Software development teams are beginning to realize the benefits of continuous, test-driven delivery of new releases.
Instead of a single, milestone release (waterfall development) or multiple, internal test releases before major external ones (agile development), continuous delivery focuses on constant releasing of features to market throughout the development process.
The goal of continuous delivery is that code is always ready to deploy and features are constantly rolled out independent of ‘releases’ – and doing so properly requires realtime data.
Continuous delivery reduces technical debt, minimizes the risk of rolling out new features, and enables rapid data collection from live customers. The ability to share and act on internal and external data in realtime is crucial to the success of continuous delivery. We’ll take a look at how continuous delivery has benefits across the organization and some best practices for implementation.
Continuous delivery benefits more than just developers
The application of lean UX methodology to software development has benefits to stakeholders across the organization. These benefits are about more than simple speed – they are about collecting data and granular control over feature release cadence.
Product managers can quickly release lightweight features instrumented with analytics and get immediate feedback on what they’ve built in a live environment, which leads to better products.
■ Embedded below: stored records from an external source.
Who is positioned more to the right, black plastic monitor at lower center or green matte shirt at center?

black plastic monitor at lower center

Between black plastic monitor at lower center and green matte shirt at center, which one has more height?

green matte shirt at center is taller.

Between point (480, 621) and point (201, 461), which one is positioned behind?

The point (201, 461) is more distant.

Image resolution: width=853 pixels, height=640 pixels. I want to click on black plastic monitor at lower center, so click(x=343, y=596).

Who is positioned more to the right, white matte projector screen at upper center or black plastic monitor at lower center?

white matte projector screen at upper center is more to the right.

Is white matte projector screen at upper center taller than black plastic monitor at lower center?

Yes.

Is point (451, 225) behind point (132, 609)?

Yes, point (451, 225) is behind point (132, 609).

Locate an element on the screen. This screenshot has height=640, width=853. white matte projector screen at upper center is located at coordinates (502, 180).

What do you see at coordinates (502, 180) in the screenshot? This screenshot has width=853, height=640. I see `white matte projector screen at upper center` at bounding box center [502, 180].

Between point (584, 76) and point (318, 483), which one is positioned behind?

QA teams breathe easier when releases are no longer painful, high-risk events. Marketing teams looking to promote new features and improvements don’t need to wait for a milestone to do so.
All these teams share from the emotional benefits of moving away from high-stress, high-risk milestone releases. Atlassian has a great overview:
Best of all, continuous delivery benefits end-users of software. More frequently testing and releasing features leads to better outcomes.
Automated, realtime testing is crucial for continuous delivery
Continuous delivery does require some infrastructure investment: automated testing of individual dependencies on systems, data, and hardware is a crucial part of building each feature. The expected new behavior for each feature should be mapped to dependencies and automatically tested as part of the development process.
Operational infrastructure is also important – and this is where a realtime data component comes in. The results of these test should be pushed to dashboards or monitoring tools used by key stakeholders in the development process in realtime, so that feedback-based decisions can be made quickly and developers make the required changes. Failing is okay – as long as it leads to quick improvement.
Feature flagging lets you roll out features independently
Feature flagging is a concept that provides technical and non-technical decisionmakers with control over which features are shown and to what customers. Including feature flags lets you turn features on and off independently from code releases, and more advanced platforms give you granularity to roll out features to certain % or cohorts of users.
Realtime feedback on product usage data as it’s deployed is crucial to the success of continuous deployment. Your ability to expand or turn off features is only useful if you know how they are impacting business and usage metrics in realtime and have the ability to quickly act on that information.
Continuous delivery = continuous improvement
Continuous delivery doesn’t just require a different tech stack or release process – successful implementation requires a mindset shift across the organization. Teams who can move to continuous delivery can continually adapt their software to user feedback and market demands, leading to better results.